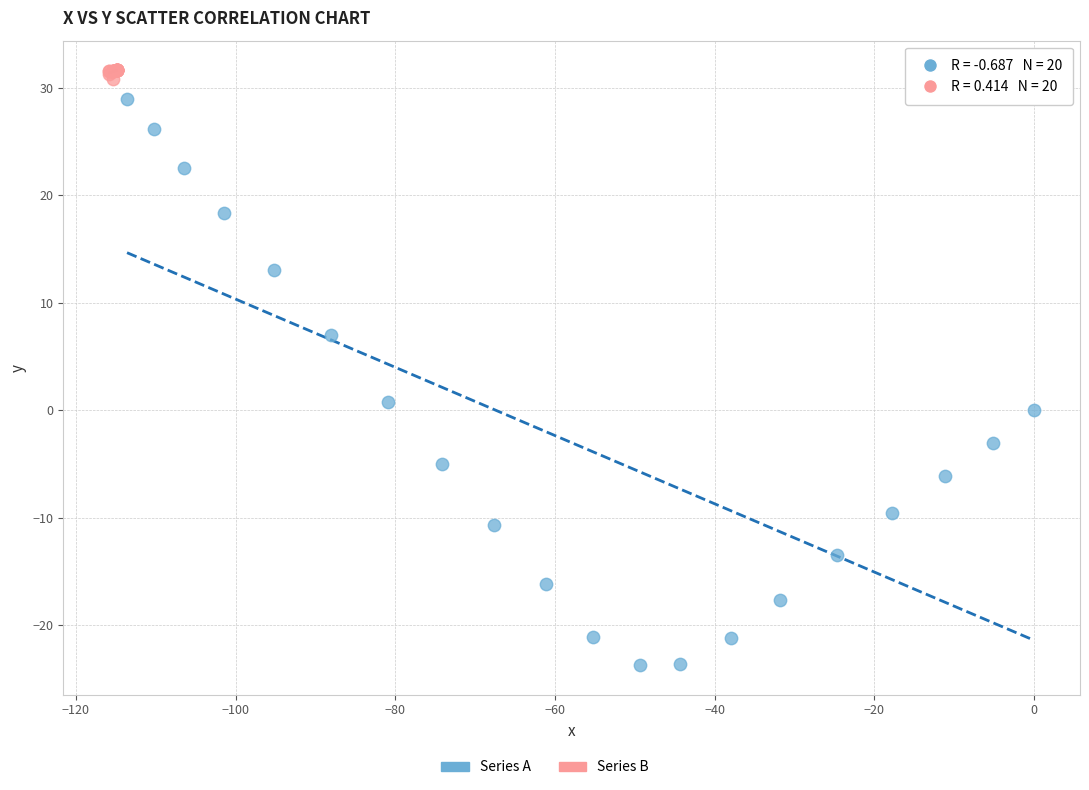

Which series contains the highest Y value?

Series B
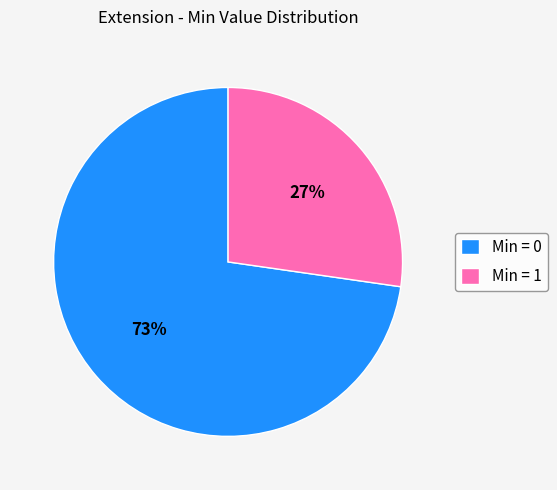

Which category has the smallest portion of the pie?

Min = 1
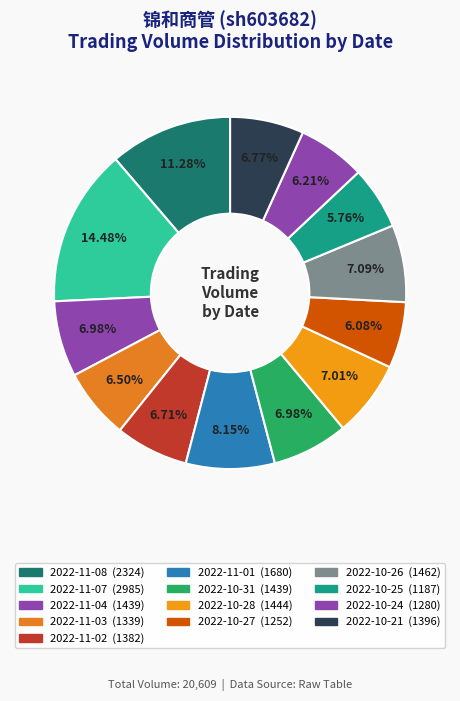

Count the number of slices in the pie.

13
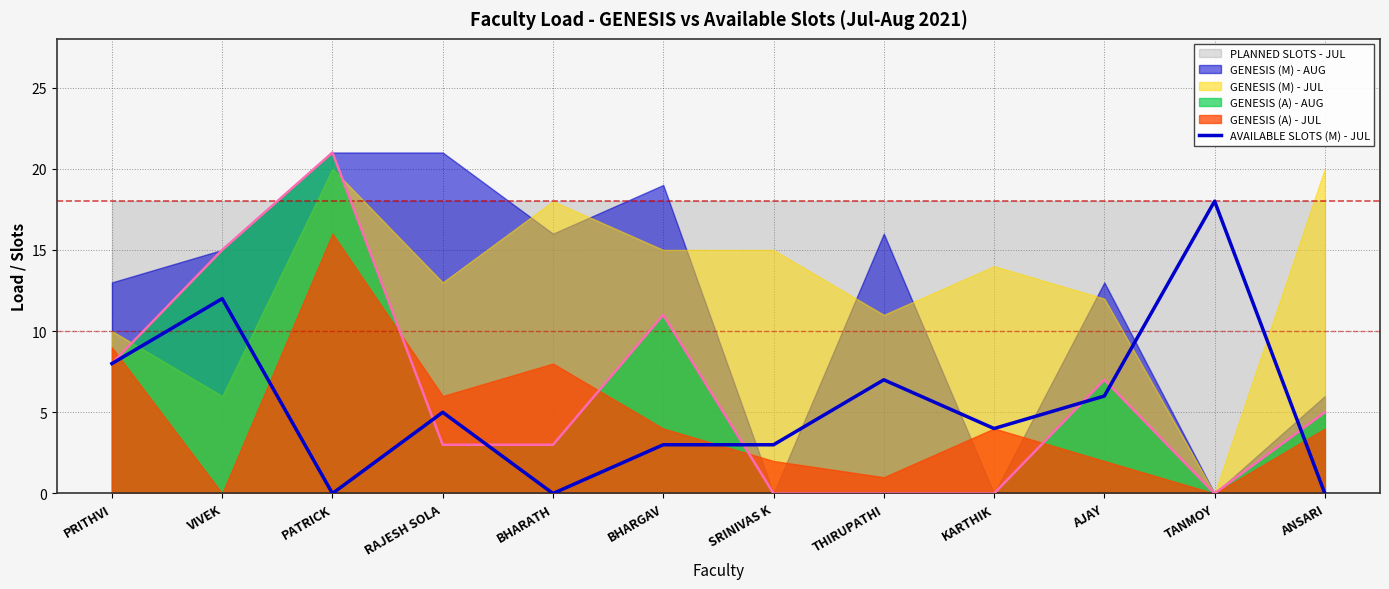

Where is the first local maximum?

VIVEK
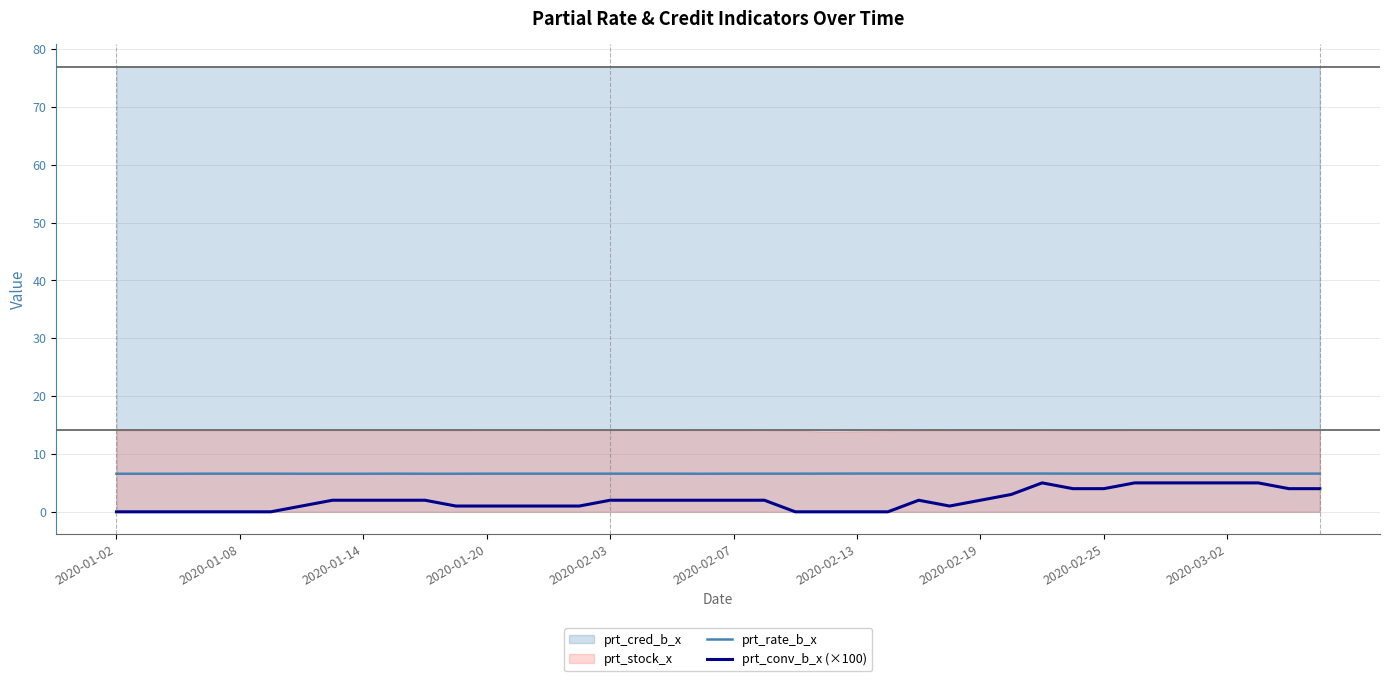

How many prt_rate_b_x values are between 6 and 7?

40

----------------------------------------

課題の説明 | 上の記録で「Which」という文字列を含む行がいくつあるか、数字だけで答えてください。大文字と小文字は区別します。

課題への回答 | 2